_Document excerpt_
The author starts by setting the context of Splendid both in terms of the Napoleonic war, the navy and the 74-gun ship as a ship-type, before starting the narrative of a day onboard. The Splendids’ “day” starts at midnight with the “Middle Watch” and continues through the watches for 24 hours. This is opposed to the real “first watch” of a ship which ran from 8pm until midnight. The book follows a formulaic narrative; a theme or activity is introduced for each part of the vessel during each period of time, such as washing the decks, and this is then explained or described, sometimes quoting directly from historical sources. Whether or not this would have been the true routine or how often an activity took place onboard a real ship is not stated. Instead we have a narrative of activities presented without context and sometimes seemingly unrelated. An enormous number of subjects are covered in this fictitious day, more than would be expected for a real sailing man of war.

 

To do this the author uses as an outline the real day of the Conqueror, also a 74-gun ship, and fleshes this out with detail from other sources. The historical material comes from a variety of printed and primary sources including: letters, courts martial records, diaries and ship’s logs. The book is well referenced with an extensive notes section, accompanied by endnotes and extensive appendices where further historical information can be found if wanted. It is when perusing these notes that the reader will find out that the author is truly writing a fiction from history. In the book we are told of an incident concerning the sabotaging of a gun tackle (pp 40-41), a real incident onboard other ships during this period but altered “to be appropriate for a 74” (p.226 n.9). It is to the author’s credit though that these sources can be followed up.

_Data_
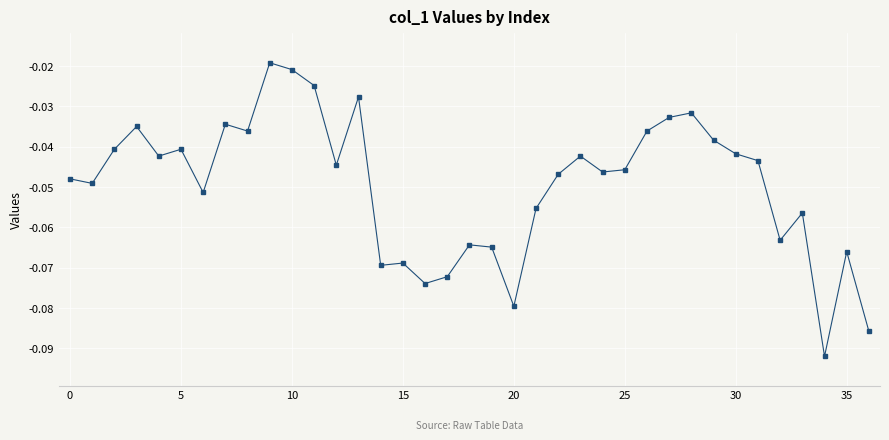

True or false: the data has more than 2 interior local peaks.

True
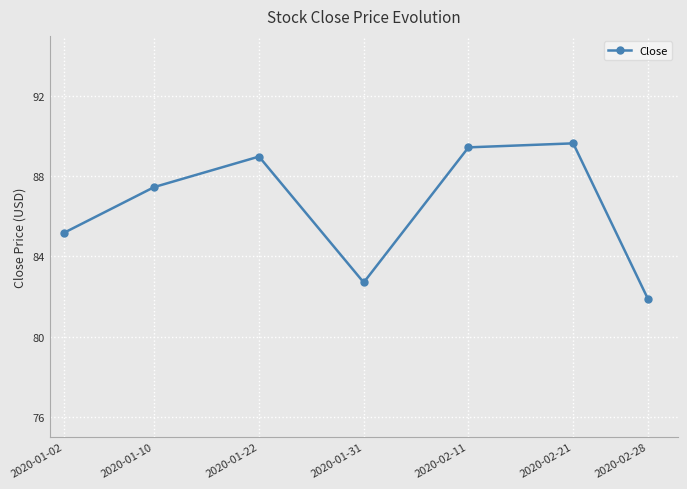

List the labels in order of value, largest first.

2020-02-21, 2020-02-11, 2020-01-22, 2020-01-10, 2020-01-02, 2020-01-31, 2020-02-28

_What you will do_
a. From the book review excerpt above the data, copy the passage from "To do this the" up to and including "be followed up.".
b. Answer these questions using the book review excerpt that comes before the data.
(i) According to the review, during which hours did the real "first watch" of a ship run?
(ii) Which real 74-gun ship's day does the author use as an outline?
(iii) On which pages of the book is the incident concerning the sabotaging of a gun tackle told?
c. Pick up the review of the book about a day aboard the 74-gun Splendid right after its last sentence and keep writing.

_Replies_
a.
To do this the author uses as an outline the real day of the Conqueror, also a 74-gun ship, and fleshes this out with detail from other sources. The historical material comes from a variety of printed and primary sources including: letters, courts martial records, diaries and ship’s logs. The book is well referenced with an extensive notes section, accompanied by endnotes and extensive appendices where further historical information can be found if wanted. It is when perusing these notes that the reader will find out that the author is truly writing a fiction from history. In the book we are told of an incident concerning the sabotaging of a gun tackle (pp 40-41), a real incident onboard other ships during this period but altered “to be appropriate for a 74” (p.226 n.9). It is to the author’s credit though that these sources can be followed up.

b.
(i) From 8pm until midnight.
(ii) The Conqueror.
(iii) Pages 40–41.

c.
 

It is however unfortunate that this can not be said for the black and white illustrations which appear throughout the text. These have obviously been derived from historical sources, if not one single source, but these remain unreferenced. Further to this some are illegible (p.25) whilst others appear unassociated with the text (p.21, p.178).

 

This is an interesting book for the general reader and reader wishing to get a feel for life on board a man of war, but it is as the author admits a fictitious narrative that finds its academic worth is in the foot notes and end notes.  The book sits somewhere between Nicholas Rodger Wooden Wall and Hornblower.